Lokaljawa, Lumajang – Pemerintah Kabupaten (Pemkab) Lumajang menegaskan komitmennya dalam membangun sistem perlindungan wilayah yang tangguh terhadap ancaman bencana Gunung Semeru. Komitmen tersebut diwujudkan melalui sosialisasi pelaksanaan Volcanic Disaster Risk Reduction Sector Loan (VDRRSL) Project Package S2 dan S4, yang digelar di Lantai III Nararya Kirana, Kantor Bupati Lumajang, Jumat (6/2/2026).
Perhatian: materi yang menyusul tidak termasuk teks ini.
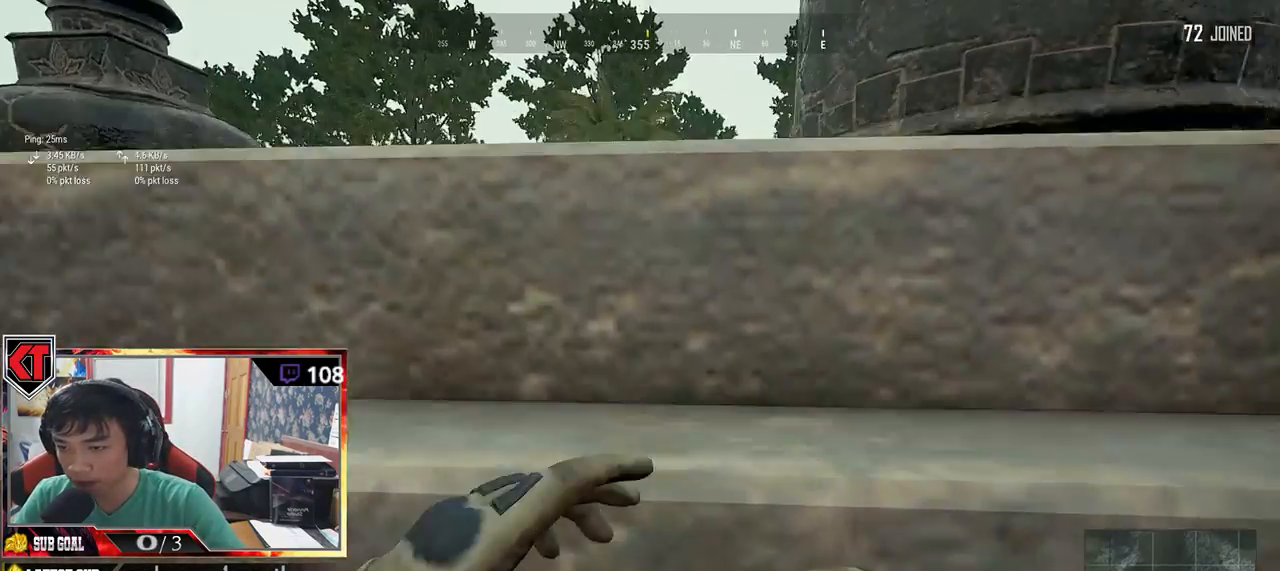
{"keys": ["w"], "mouse": [], "events": [[117, "space", "up"]]}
Sekretaris Daerah Kabupaten Lumajang, Agus Triyono, menyampaikan bahwa sosialisasi ini merupakan bagian dari strategi penguatan tata kelola mitigasi bencana yang menempatkan keselamatan masyarakat sebagai prioritas utama. Proyek VDRRSL dirancang untuk merespons karakteristik risiko Gunung Semeru yang bersifat berulang, progresif, dan berdampak lintas wilayah, khususnya di sepanjang Daerah Aliran Sungai (DAS) Bondoyudo–Bedadung.
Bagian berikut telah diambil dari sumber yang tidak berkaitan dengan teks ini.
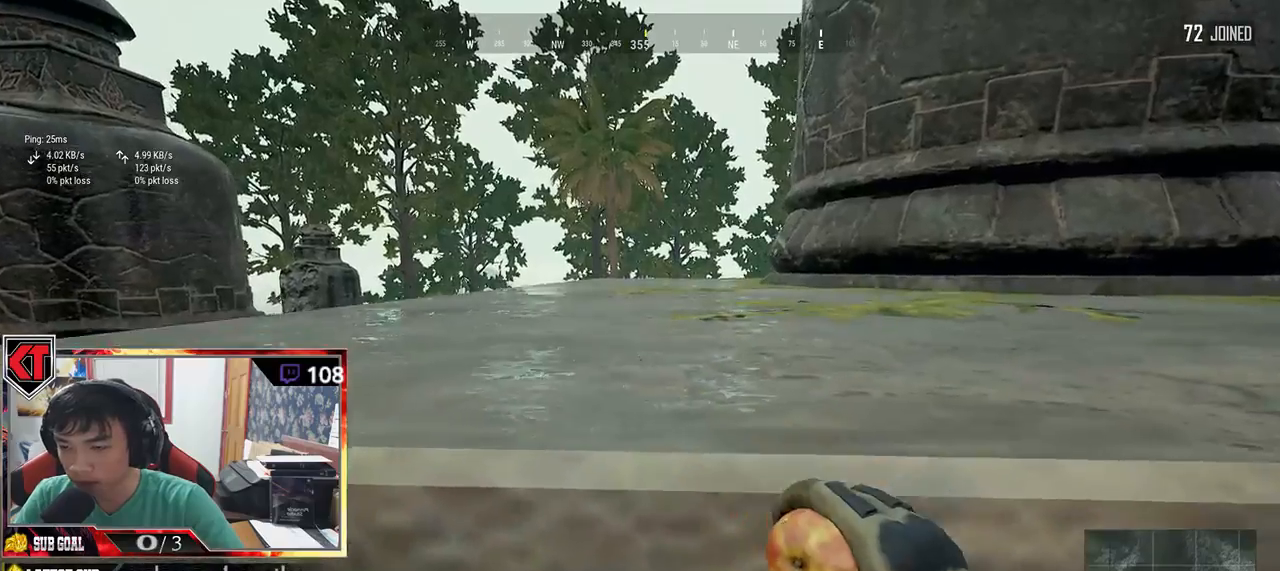
{"keys": ["w"], "mouse": [], "events": [[233, "space", "down"], [433, "space", "up"]]}
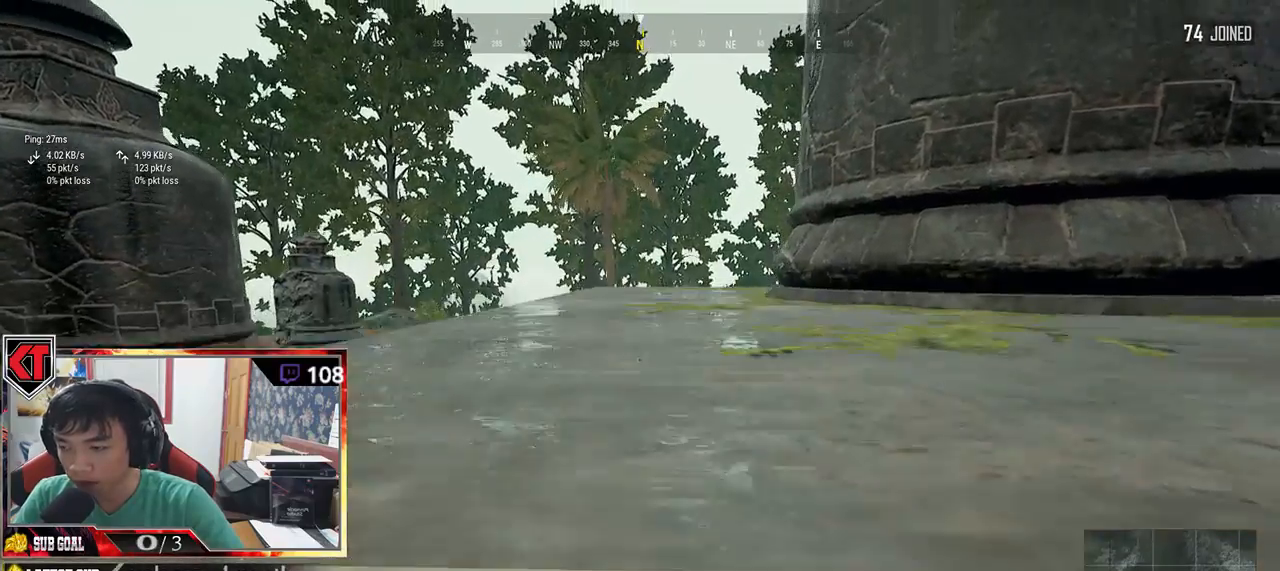
{"keys": ["w"], "mouse": [], "events": []}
Menurut Agus, pembangunan infrastruktur pengendali lahar tidak boleh dipandang semata sebagai proyek fisik, melainkan sebagai investasi keselamatan jangka panjang bagi masyarakat Lumajang.
“Setiap infrastruktur pengendali bencana yang dibangun hari ini adalah upaya melindungi nyawa, sumber penghidupan, dan masa depan masyarakat Lumajang. Karena itu, proyek ini harus dilaksanakan dengan perencanaan matang, koordinasi yang kuat, dan dukungan semua pihak,” tegasnya.
Package S2 yang berlokasi di Desa Supiturang, Kecamatan Pronojiwo, difokuskan pada penguatan mitigasi di wilayah hulu DAS Bondoyudo–Bedadung, yang menjadi jalur utama aliran lahar Semeru. Paket ini mencakup pembangunan dua unit bangunan pengendali sedimen (check dam/sabodam), revetmen beton sepanjang sekitar 900 meter, serta jalan akses dan pelintas sepanjang kurang lebih 500 meter.
Dengan kapasitas tampungan sedimen mencapai sekitar satu juta meter kubik, infrastruktur tersebut dirancang untuk mereduksi daya rusak material lahar sebelum mencapai kawasan permukiman dan lahan produktif di wilayah hilir.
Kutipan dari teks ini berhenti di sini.